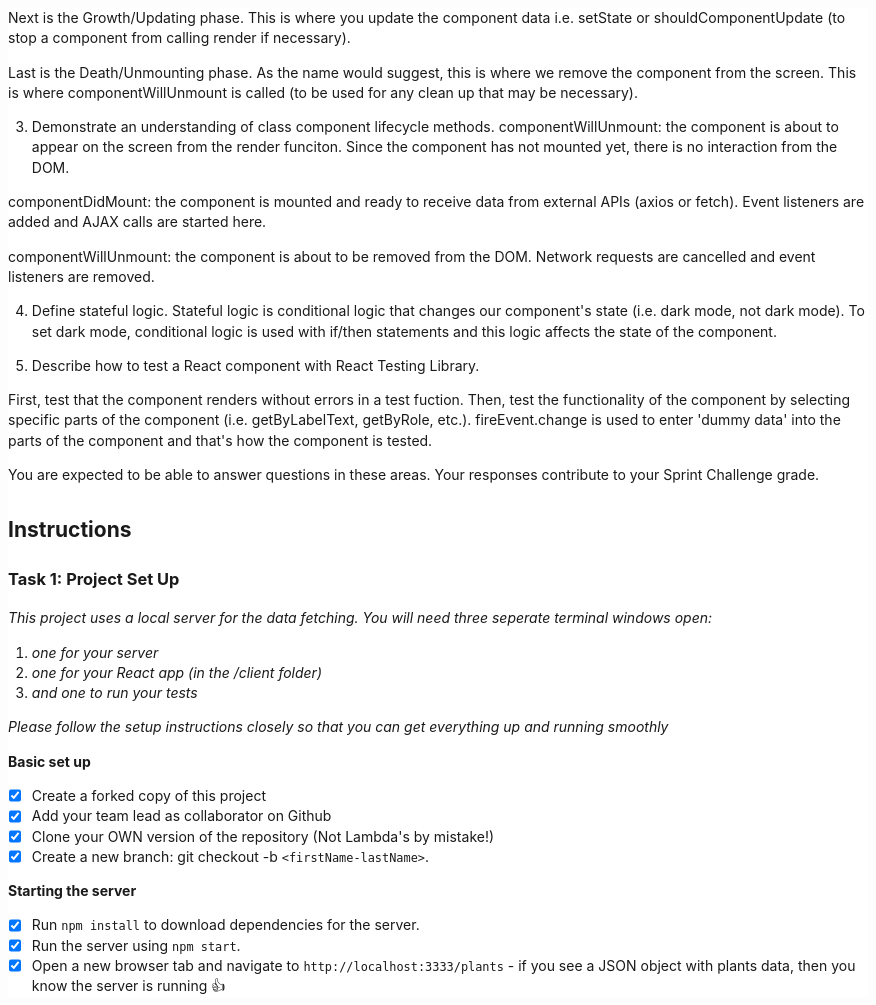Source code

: Next is the Growth/Updating phase. This is where you update the component data i.e. setState or shouldComponentUpdate (to stop a component from calling render if necessary).

Last is the Death/Unmounting phase. As the name would suggest, this is where we remove the component from the screen. This is where componentWillUnmount is called (to be used for any clean up that may be necessary).

3. Demonstrate an understanding of class component lifecycle methods.
componentWillUnmount: the component is about to appear on the screen from the render funciton. Since the component has not mounted yet, there is no interaction from the DOM.

componentDidMount: the component is mounted and ready to receive data from external APIs (axios or fetch). Event listeners are added and AJAX calls are started here.

componentWillUnmount: the component is about to be removed from the DOM. Network requests are cancelled and event listeners are removed.

4. Define stateful logic.
Stateful logic is conditional logic that changes our component's state (i.e. dark mode, not dark mode). To set dark mode, conditional logic is used with if/then statements and this logic affects the state of the component.

5. Describe how to test a React component with React Testing Library.

First, test that the component renders without errors in a test fuction. Then, test the functionality of the component by selecting specific parts of the component (i.e. getByLabelText, getByRole, etc.). fireEvent.change is used to enter 'dummy data' into the parts of the component and that's how the component is tested.

You are expected to be able to answer questions in these areas. Your responses contribute to your Sprint Challenge grade.

## Instructions

### Task 1: Project Set Up

_This project uses a local server for the data fetching. You will need three seperate terminal windows open:_

1. _one for your server_
2. _one for your React app (in the /client folder)_
3. _and one to run your tests_

_Please follow the setup instructions closely so that you can get everything up and running smoothly_

**Basic set up**

- [x] Create a forked copy of this project
- [x] Add your team lead as collaborator on Github
- [x] Clone your OWN version of the repository (Not Lambda's by mistake!)
- [x] Create a new branch: git checkout -b `<firstName-lastName>`.

**Starting the server**

- [x] Run `npm install` to download dependencies for the server.
- [x] Run the server using `npm start`.
- [x] Open a new browser tab and navigate to `http://localhost:3333/plants` - if you see a JSON object with plants data, then you know the server is running 👍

EXERCISE BRIEF
Recast every line of the listing above as a JSON list of strings, one string per line, skipping blank lines and leaving the picture out.

RESULT OF THIS TASK
[
  "Source code",
  ": Next is the Growth/Updating phase. This is where you update the component data i.e. setState or shouldComponentUpdate (to stop a component from calling render if necessary).",
  "Last is the Death/Unmounting phase. As the name would suggest, this is where we remove the component from the screen. This is where componentWillUnmount is called (to be used for any clean up that may be necessary).",
  "3. Demonstrate an understanding of class component lifecycle methods.",
  "componentWillUnmount: the component is about to appear on the screen from the render funciton. Since the component has not mounted yet, there is no interaction from the DOM.",
  "componentDidMount: the component is mounted and ready to receive data from external APIs (axios or fetch). Event listeners are added and AJAX calls are started here.",
  "componentWillUnmount: the component is about to be removed from the DOM. Network requests are cancelled and event listeners are removed.",
  "4. Define stateful logic.",
  "Stateful logic is conditional logic that changes our component's state (i.e. dark mode, not dark mode). To set dark mode, conditional logic is used with if/then statements and this logic affects the state of the component.",
  "5. Describe how to test a React component with React Testing Library.",
  "First, test that the component renders without errors in a test fuction. Then, test the functionality of the component by selecting specific parts of the component (i.e. getByLabelText, getByRole, etc.). fireEvent.change is used to enter 'dummy data' into the parts of the component and that's how the component is tested.",
  "You are expected to be able to answer questions in these areas. Your responses contribute to your Sprint Challenge grade.",
  "## Instructions",
  "### Task 1: Project Set Up",
  "_This project uses a local server for the data fetching. You will need three seperate terminal windows open:_",
  "1. _one for your server_",
  "2. _one for your React app (in the /client folder)_",
  "3. _and one to run your tests_",
  "_Please follow the setup instructions closely so that you can get everything up and running smoothly_",
  "**Basic set up**",
  "- [x] Create a forked copy of this project",
  "- [x] Add your team lead as collaborator on Github",
  "- [x] Clone your OWN version of the repository (Not Lambda's by mistake!)",
  "- [x] Create a new branch: git checkout -b `<firstName-lastName>`.",
  "**Starting the server**",
  "- [x] Run `npm install` to download dependencies for the server.",
  "- [x] Run the server using `npm start`.",
  "- [x] Open a new browser tab and navigate to `http://localhost:3333/plants` - if you see a JSON object with plants data, then you know the server is running 👍"
]